Is the resource type identifier the same in the offer & response, then?
Why is it important to "remain backward compatible with conventional
SDP usage"?  If the value is "1", how is it "arbitrarily-selected"?

   When the client wants to add a media processing resource to the
   session, it issues a SIP re-INVITE transaction.

Is this clear? Is re-INVITE a SIP operation?

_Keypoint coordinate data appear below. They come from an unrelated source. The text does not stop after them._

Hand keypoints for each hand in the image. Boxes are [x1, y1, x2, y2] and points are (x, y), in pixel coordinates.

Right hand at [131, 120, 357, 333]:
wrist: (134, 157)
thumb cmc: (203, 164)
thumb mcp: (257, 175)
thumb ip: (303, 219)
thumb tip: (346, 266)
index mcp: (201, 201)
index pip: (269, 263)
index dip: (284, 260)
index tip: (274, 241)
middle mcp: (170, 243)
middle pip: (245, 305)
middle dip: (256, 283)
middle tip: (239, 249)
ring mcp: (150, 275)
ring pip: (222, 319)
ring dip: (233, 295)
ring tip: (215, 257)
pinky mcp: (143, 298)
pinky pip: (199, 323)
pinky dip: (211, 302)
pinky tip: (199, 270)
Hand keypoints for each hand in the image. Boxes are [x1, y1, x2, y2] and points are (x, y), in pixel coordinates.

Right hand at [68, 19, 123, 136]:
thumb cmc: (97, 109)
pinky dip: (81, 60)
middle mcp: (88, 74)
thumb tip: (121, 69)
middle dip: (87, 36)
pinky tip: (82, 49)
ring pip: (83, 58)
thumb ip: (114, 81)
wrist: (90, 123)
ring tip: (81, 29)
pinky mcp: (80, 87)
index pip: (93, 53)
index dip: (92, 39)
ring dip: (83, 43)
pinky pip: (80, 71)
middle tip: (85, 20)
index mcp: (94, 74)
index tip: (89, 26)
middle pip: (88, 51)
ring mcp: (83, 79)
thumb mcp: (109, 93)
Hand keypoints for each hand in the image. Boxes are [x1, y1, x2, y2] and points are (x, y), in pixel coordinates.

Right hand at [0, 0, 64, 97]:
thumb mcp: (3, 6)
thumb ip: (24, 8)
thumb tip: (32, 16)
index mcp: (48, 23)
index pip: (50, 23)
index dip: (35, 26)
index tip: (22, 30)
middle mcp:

Or does this just mean
repeating the SIP INVITE.

  The SDP offer/answer

Looks like this uses SIP or SDP in a stylized way.

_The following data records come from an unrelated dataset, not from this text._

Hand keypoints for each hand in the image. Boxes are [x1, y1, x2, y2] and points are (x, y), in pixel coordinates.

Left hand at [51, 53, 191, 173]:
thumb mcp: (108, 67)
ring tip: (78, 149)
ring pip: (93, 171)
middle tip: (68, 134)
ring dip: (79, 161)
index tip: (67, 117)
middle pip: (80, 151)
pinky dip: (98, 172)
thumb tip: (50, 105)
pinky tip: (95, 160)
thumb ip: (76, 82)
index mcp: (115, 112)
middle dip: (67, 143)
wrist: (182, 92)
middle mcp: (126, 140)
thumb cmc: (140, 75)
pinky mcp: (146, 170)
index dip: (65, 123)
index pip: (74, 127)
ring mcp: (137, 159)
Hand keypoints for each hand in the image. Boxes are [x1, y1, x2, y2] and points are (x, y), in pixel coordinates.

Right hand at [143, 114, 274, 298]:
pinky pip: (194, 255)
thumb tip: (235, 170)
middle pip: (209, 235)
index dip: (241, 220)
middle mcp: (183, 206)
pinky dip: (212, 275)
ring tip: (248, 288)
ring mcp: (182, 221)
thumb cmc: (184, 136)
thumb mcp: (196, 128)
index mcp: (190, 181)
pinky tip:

   The a=setup attribute, as described in RFC4145 [RFC4145], MUST be
   "active" for the offer from the client and MUST be "passive" for the
   answer from the MRCPv2 server.  The a=connection attribute MUST have
   a value of "new" on the very first control m-line offer from the
   client to an MRCPv2 server.  Subsequent control m-line offers from
   the client to the MRCP server MAY contain "new" or "existing",
   depending on whether the client wants to set up a new connection or
   share an existing connection, respectively.  If the client specifies
   a value of "new", the server MUST respond with a value of "new".  If
   the client specifies a value of "existing", the server MAY respond
   with a value of "existing" if it prefers to share an existing
   connection or can answer with a value of "new", in which case the
   client MUST initiate a new transport connection.

   When the client wants to de-allocate the resource from this session,
   it issues a SIP re-INVITE transaction with the server.  The SDP MUST
   offer the control m-line with port 0.  The server MUST then answer
   the control m-line with a response of port 0.  This de-allocates the
   associated MRCPv2 identifier and resource.  The server MUST NOT close
   the TCP, SCTP or TLS connection if it is currently being shared among
   multiple MRCP channels.  When all MRCP channels that may be sharing
   the connection are released and/or the associated SIP dialog is
   terminated, the client or server terminates the connection.

   All servers MUST support TLS.  Servers MAY support TCP without TLS in
   physically secure environments.

Is it really "physically" secure that is the requirement? How does
the server know that it is in a "secure" environment?